# Math Help - Proving adj(a^trace)=[adj(a)]^trace?

1. ## Proving adj(a^trace)=[adj(a)]^trace?

Hello, I had 3 homework problems that I am having trouble with. I really have problems when it comes to proving things. Here goes

Assume A is an n x n invertible matrix. Prove the following identities:

a) adj( A^trace) = [adj(A)]^trace

b) adj( A^-1) = [adj(A)]^-1

c) adj(k*A) = k^(n-1) * adj(A), k E Real Number.

So I've tried a bit, starting out with

A^-1 = 1/det(a) * adj(a) then
A^(-1) * det(a) = adj(a) then I do the trace of both sides and don't really know where to go from there...
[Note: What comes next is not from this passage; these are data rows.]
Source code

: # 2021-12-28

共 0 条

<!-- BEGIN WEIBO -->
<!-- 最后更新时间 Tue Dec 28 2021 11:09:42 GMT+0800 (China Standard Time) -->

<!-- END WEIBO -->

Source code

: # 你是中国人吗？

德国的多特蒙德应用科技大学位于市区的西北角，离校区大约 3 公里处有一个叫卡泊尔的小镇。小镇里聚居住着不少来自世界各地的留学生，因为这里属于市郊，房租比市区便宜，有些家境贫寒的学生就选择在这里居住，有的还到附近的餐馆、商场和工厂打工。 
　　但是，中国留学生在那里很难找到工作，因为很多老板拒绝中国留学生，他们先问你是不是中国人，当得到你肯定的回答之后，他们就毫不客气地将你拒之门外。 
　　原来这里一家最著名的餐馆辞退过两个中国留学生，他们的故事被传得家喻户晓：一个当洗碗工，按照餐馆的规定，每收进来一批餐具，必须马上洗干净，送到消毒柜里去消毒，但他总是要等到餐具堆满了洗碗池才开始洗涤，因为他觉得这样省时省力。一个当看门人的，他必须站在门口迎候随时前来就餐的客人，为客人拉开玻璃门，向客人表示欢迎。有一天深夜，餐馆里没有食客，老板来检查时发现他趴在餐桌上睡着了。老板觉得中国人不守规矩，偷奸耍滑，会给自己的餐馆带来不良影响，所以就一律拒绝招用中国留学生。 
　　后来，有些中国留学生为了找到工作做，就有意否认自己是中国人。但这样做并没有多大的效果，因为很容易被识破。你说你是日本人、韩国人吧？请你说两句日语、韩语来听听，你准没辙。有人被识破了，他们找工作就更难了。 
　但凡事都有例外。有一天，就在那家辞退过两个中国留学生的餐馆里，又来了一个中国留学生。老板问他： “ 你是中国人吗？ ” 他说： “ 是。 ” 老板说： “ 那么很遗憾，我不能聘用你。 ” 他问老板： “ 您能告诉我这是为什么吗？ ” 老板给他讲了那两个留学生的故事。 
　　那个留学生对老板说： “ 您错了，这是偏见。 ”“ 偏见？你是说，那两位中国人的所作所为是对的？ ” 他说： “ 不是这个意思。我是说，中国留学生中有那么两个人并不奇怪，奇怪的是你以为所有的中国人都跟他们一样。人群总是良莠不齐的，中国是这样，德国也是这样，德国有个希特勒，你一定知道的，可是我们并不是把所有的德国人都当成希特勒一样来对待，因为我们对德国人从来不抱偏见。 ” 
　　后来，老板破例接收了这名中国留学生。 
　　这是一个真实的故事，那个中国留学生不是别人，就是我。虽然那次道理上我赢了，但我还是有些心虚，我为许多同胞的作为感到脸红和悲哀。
[det(a)*A^(-1)]^trace = [adj(A)]^trace

CAn anyone help me out?

2. Originally Posted by forensic91
Hello, I had 3 homework problems that I am having trouble with. I really have problems when it comes to proving things. Here goes

Assume A is an n x n invertible matrix. Prove the following identities:

a) adj( A^trace) = [adj(A)]^trace

b) adj( A^-1) = [adj(A)]^-1

c) adj(k*A) = k^(n-1) * adj(A), k E Real Number.

So I've tried a bit, starting out with

A^-1 = 1/det(a) * adj(a) then
A^(-1) * det(a) = adj(a) then I do the trace of both sides and don't really know where to go from there...

[det(a)*A^(-1)]^trace = [adj(A)]^trace

CAn anyone help me out?
for a) and c) use the definition of adjoint matrix (cofactors!). part b) is trivial because: $I=\text{adj}(AA^{-1})=\text{adj}(A^{-1}) \text{adj}(A).$